Effective January 1, 2011, Illinois employers who perform background checks or otherwise inquire about credit history as part of the recruitment process or in making other employment decisions must comply with the Illinois Employee Credit Privacy Act (IECPA), which generally prohibits inquiry into and consideration of an applicant or employee’s credit history to make decisions concerning employment, including with respect to recruiting, discharge, compensation and other terms and conditions of employment. The IECPA restricts use of a broad range of credit information without regard to the source of such information, and is not limited to credit information that is obtained from a consumer reporting agency.
The new law provides certain exemptions which will allow employers to continue to consider an applicant’s or employee’s credit history in a variety of situations. The IECPA permits an employer to inquire about and make decisions using an individual’s credit history if a good credit history is an established “bona fide occupational requirement” (BFOR) of the position at issue, which generally means that the position involves money-handling or other confidential job duties. Specifically, the IECPA provides that credit information is a BFOR and may be considered for applicants and employees where the position at issue: (1) must be bonded as a requirement under state or federal law; (2) involves custody of or unsupervised access to cash or marketable assets valued at $2,500 or more; (3) has signatory power over business assets of $100 or more per transaction; (4) is a managerial position which involves setting direction or control of the business; (5) involves access to personal or confidential information, financial information, trade secrets or state or national security information; or (6) is one for which a credit history is otherwise required by or exempt under federal or state law. Additional exemptions may be created as a result of regulations promulgated by the Illinois Department of Labor.
The IECPA applies to Illinois employers without regard to size. However, employers in certain industries are specifically excluded from the statute’s coverage, including state and federal law enforcement and investigative agencies, banks and other financial institutions, insurance and surety companies, and debt collectors.
Significantly, the IECPA does not limit an employer’s ability to consider other “non-credit” background check information. For instance, driving record reports, educational records, prior employment references and other non-credit information still may be used for legitimate employment purposes (i.e., not for discriminatory purposes) so long as the employer obtains such information in keeping with the requirements of the Fair Credit Reporting Act.
IECPA provides for a private right of action by persons injured by a violation of the law. A person who prevails in an IECPA action may obtain injunctive relief and/or damages, including recovery of costs and reasonable attorneys’ fees.

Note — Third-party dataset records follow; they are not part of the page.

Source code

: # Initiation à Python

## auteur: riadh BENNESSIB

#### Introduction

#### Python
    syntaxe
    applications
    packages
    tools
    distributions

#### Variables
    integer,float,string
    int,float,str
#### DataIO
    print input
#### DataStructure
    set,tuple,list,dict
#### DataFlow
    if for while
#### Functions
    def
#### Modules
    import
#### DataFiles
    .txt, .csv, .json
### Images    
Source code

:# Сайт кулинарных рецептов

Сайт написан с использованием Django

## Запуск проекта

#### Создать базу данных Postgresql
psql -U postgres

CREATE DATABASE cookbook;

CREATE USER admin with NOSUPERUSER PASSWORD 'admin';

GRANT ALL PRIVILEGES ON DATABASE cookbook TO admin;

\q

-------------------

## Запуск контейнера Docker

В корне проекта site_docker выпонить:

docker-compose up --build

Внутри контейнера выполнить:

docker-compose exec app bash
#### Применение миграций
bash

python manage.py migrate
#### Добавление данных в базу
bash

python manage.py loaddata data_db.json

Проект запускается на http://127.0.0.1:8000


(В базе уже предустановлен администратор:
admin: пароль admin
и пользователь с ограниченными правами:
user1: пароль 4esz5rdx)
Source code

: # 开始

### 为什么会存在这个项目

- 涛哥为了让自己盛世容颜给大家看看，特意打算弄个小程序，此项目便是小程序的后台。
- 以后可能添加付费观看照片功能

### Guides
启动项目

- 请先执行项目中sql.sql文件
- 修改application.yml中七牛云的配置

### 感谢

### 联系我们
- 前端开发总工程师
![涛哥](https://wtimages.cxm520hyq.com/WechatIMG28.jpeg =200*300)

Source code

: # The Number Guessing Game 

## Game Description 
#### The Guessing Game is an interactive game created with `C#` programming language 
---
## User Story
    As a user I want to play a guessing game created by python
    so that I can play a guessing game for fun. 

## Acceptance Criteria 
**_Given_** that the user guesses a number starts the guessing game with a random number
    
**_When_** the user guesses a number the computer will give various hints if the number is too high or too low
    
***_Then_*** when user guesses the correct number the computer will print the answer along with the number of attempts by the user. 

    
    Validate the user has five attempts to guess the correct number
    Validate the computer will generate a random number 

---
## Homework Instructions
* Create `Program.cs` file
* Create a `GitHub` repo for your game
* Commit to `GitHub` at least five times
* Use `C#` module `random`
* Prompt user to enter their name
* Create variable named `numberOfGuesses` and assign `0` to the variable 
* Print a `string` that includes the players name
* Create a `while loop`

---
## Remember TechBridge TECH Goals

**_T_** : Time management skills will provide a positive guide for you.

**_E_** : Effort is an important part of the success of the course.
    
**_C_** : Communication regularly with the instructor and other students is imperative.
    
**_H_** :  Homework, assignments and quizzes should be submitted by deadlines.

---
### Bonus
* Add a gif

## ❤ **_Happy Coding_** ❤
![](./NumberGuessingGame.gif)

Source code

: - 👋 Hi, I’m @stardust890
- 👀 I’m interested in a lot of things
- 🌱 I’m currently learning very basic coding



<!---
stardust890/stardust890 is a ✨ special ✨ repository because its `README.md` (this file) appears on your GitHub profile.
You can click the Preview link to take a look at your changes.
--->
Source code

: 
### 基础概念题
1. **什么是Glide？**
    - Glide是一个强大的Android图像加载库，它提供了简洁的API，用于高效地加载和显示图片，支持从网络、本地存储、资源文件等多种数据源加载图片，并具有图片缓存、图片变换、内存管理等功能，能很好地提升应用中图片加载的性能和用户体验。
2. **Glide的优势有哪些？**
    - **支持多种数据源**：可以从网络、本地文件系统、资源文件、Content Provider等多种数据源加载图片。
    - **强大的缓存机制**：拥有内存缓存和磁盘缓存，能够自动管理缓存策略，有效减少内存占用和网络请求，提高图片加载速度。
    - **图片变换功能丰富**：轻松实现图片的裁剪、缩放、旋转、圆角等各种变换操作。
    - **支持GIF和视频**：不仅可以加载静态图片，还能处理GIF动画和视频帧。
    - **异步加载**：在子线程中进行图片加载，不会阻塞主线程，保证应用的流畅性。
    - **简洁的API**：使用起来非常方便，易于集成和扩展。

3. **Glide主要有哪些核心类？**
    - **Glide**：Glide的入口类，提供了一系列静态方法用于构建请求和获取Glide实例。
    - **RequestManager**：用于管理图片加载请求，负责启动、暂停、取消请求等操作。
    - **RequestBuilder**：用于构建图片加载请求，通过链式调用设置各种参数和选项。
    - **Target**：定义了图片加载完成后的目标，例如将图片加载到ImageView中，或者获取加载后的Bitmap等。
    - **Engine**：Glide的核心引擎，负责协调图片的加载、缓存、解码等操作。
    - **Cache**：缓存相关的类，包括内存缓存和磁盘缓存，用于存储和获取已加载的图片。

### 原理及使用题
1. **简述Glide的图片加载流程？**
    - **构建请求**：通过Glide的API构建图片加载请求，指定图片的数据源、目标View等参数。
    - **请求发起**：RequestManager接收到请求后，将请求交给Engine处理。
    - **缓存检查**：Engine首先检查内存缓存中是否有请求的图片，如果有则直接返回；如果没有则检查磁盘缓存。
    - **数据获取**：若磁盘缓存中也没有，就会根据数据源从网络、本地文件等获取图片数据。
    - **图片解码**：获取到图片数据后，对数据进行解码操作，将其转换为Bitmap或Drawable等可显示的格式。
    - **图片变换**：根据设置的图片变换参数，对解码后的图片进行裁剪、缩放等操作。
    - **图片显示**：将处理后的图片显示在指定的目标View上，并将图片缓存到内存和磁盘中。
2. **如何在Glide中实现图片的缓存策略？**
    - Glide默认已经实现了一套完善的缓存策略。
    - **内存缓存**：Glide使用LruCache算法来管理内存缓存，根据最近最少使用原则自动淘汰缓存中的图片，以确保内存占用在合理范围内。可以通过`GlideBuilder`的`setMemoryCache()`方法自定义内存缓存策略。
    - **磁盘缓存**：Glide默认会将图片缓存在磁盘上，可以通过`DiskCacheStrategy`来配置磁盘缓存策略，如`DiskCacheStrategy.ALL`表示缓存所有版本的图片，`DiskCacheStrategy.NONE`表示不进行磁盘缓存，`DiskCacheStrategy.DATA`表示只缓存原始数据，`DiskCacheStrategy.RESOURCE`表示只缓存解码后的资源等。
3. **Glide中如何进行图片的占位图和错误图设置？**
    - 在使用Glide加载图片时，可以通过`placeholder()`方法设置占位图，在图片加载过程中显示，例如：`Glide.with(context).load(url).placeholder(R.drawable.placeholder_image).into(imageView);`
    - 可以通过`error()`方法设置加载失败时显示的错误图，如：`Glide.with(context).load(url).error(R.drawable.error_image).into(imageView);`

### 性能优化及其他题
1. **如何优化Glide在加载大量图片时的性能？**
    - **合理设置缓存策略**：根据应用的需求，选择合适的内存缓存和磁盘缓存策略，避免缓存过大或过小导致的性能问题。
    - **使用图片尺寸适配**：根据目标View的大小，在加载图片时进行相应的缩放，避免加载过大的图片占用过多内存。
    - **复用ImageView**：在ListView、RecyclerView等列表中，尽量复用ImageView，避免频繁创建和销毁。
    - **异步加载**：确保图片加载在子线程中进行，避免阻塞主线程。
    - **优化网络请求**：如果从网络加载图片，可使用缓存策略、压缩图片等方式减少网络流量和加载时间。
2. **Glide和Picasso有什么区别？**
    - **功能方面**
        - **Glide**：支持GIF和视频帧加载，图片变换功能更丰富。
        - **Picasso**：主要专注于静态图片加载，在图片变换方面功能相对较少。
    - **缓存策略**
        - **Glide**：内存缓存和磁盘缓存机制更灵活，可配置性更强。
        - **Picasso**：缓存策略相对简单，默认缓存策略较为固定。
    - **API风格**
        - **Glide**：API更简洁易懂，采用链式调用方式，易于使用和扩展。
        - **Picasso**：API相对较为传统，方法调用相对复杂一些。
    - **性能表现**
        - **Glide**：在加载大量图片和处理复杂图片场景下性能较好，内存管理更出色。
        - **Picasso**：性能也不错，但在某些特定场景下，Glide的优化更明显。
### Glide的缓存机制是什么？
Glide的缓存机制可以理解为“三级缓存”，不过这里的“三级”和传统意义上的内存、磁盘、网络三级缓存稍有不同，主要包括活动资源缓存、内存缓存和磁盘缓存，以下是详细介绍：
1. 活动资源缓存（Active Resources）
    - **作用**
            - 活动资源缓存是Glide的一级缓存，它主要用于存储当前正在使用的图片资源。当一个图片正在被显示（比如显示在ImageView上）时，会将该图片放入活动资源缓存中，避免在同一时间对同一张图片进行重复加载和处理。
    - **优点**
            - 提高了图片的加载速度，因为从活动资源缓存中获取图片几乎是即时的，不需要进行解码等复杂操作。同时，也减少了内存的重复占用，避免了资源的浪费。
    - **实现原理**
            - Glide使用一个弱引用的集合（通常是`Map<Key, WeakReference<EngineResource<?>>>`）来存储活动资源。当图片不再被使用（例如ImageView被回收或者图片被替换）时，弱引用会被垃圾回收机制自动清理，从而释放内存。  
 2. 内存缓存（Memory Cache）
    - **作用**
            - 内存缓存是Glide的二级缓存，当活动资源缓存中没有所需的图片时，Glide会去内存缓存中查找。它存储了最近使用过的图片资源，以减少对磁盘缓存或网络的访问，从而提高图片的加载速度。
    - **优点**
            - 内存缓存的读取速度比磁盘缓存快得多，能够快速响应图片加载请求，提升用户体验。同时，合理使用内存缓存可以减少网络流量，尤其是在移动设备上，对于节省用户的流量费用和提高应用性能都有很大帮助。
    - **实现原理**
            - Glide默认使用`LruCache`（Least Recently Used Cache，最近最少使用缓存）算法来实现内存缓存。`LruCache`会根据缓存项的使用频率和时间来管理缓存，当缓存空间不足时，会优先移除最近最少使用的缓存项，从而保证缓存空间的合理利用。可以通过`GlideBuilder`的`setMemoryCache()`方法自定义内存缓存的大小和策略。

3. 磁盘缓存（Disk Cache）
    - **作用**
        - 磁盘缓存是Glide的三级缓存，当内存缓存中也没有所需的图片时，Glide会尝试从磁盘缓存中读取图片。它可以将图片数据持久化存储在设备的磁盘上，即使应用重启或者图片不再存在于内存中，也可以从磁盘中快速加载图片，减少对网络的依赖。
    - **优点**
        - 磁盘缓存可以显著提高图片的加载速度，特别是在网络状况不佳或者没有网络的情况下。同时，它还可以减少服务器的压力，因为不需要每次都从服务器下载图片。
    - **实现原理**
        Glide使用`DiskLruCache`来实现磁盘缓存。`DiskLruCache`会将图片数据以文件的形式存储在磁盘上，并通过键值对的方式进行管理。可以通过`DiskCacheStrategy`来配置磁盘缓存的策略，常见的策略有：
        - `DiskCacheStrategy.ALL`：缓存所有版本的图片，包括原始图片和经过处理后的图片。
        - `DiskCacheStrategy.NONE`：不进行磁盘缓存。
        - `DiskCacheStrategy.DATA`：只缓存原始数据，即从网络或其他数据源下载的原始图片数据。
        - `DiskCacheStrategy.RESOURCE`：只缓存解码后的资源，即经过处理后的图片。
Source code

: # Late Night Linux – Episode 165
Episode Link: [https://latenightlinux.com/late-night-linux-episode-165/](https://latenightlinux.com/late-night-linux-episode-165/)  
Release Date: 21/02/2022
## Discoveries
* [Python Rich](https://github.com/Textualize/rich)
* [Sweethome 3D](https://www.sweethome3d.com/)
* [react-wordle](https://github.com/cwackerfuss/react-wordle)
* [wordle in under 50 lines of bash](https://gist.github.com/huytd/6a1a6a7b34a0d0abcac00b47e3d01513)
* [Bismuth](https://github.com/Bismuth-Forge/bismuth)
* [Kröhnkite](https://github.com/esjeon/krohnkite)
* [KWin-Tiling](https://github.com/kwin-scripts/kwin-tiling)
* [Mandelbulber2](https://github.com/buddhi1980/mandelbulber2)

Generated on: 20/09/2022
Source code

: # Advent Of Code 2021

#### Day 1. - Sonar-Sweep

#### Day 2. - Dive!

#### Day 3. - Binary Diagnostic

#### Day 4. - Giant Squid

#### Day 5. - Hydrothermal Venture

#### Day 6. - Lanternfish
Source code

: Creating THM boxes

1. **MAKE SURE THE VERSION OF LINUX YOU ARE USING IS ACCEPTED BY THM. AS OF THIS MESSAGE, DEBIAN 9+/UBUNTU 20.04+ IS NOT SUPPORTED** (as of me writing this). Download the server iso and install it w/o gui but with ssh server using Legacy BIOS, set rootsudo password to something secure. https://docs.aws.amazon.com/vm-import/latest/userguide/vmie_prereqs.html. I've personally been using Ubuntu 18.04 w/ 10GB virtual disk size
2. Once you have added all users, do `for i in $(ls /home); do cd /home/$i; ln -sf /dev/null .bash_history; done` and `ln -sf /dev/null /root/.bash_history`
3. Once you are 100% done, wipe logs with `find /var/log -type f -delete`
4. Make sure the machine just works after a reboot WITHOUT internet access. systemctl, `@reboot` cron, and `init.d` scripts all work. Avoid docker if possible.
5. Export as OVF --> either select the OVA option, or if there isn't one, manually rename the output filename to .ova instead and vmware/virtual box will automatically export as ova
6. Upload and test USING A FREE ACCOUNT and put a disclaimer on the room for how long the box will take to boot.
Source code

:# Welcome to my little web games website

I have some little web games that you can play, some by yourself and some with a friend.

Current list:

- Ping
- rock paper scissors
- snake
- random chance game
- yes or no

Multiple steps should be taken to ensure compliance with this law. First, employers should analyze their existing job positions to determine which positions fall within the law’s exceptions and, thus, may permissibly involve consideration of an applicant’s or employee’s credit history. Second, employers should review materials such as employment applications, background check consent forms, interview guides and the like to ensure that no questions about credit history are asked and no request for information concerning the individual’s credit is made except in situations satisfying the law’s exceptions. A similar review should be conducted concerning post-hire employment materials, such as promotion interview guides, to ensure that prohibited questions are not asked. Finally, employers should update all managers who play a role in making employment decisions concerning the law’s requirements to ensure they know how to comply.